Por os diálogos serem mínimos, WALL-E usa e abusa da estupenda trilha sonora do genial Thomas Newman. Ele, que absurdamente até hoje não tem um Oscar em mãos, realiza possivelmente o melhor trabalho de toda a sua carreira de compositor. Nunca ouvi em seu currículo uma trilha tão diversificada, original e minimalista. Esse é um dos pontos altos do filme, pois a música é o que também dota o filme de emoção. A grandiosidade e o detalhismo do desenho dispensam comentários, uma vez que as animações de hoje em dia se aperfeiçoam cada vez mais nesse quesito. Mas o mais impressionante é como conseguiram dar expressões tão verdadeiras para um robô. É por esse e outros motivos que Wall-E merece ser coroado com o Oscar por seu brilhantismo. E não apenas na categoria de desenho animado, os efeitos sonoros também são incríveis e dignos de reconhecimento.
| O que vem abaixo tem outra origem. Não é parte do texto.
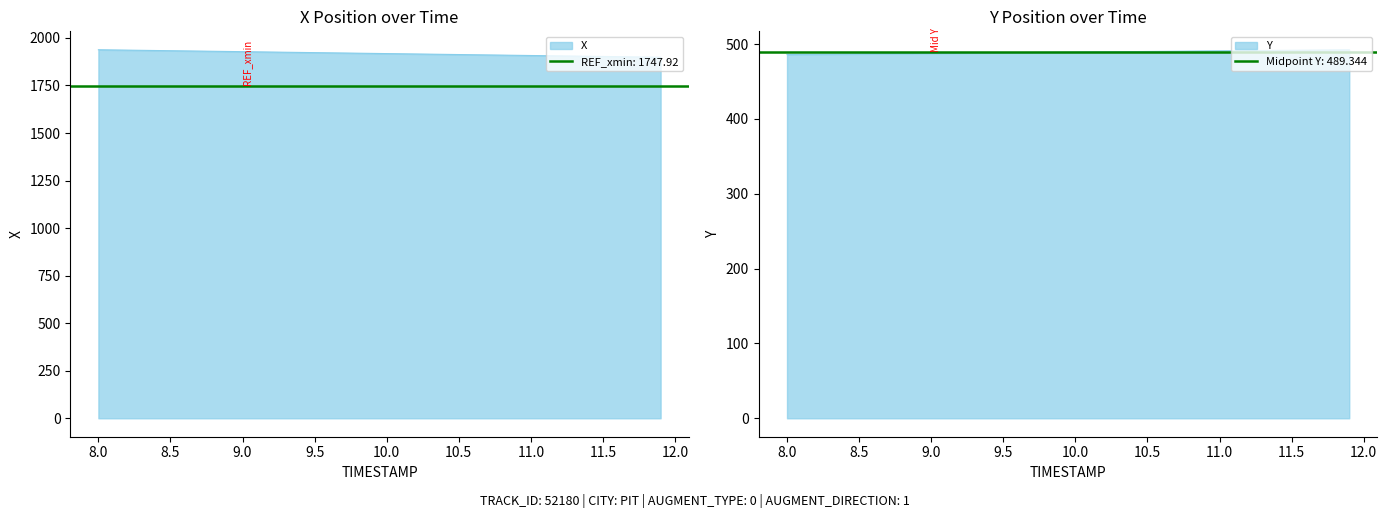

Does the chart have visible grid lines?

No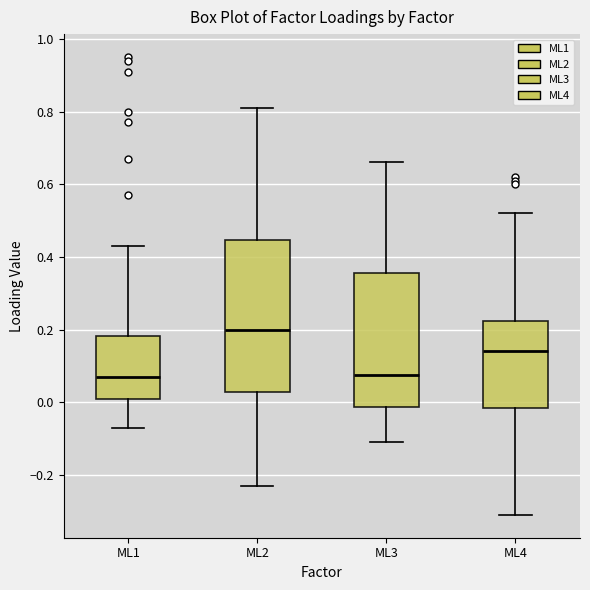

Reading left to right, read every box against the y-axis: the position of its median line, the range the box covers, and the ends of its whiskers. The values are not printed on the chart, so give them approximately, as read against the axis.

ML1: median 0.08, box 0.02 to 0.18, whiskers -0.06 to 0.44
ML2: median 0.20, box 0.02 to 0.44, whiskers -0.22 to 0.82
ML3: median 0.08, box -0.02 to 0.36, whiskers -0.10 to 0.66
ML4: median 0.14, box -0.02 to 0.22, whiskers -0.30 to 0.52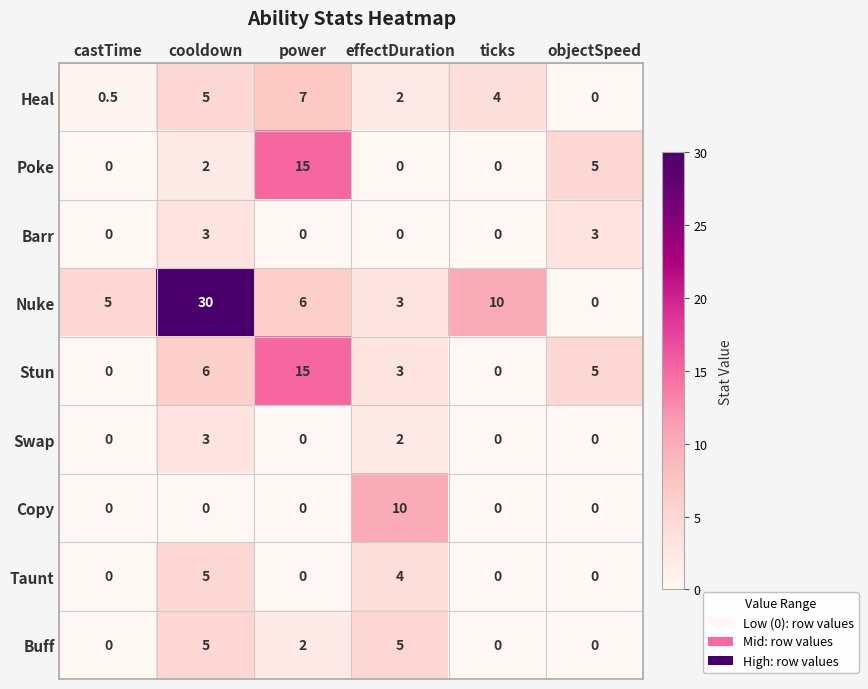

Rank the categories by Heal value from highest to lowest.

power, cooldown, ticks, effectDuration, castTime, objectSpeed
Se existe um ponto fraco em WALL-E, esse é a repetição de seu humor. Assistimos sempre a mesma coisa – as estripulias do robô tentando compreender novos mundos. Mas estranhamente eu não vejo isso como um fator negativo. É extremamente gratificante sair da sala de cinema com uma sensação positiva por ter visto algo realmente genial. A animação é isso – estupenda, muito bem orquestrada e até agora a melhor surpresa do ano. E o melhor filme também.
PS: Procure assistir aos créditos finais, que são um primor de beleza estética, sem falar da linda música de Peter Gabriel, “Down To Earth”.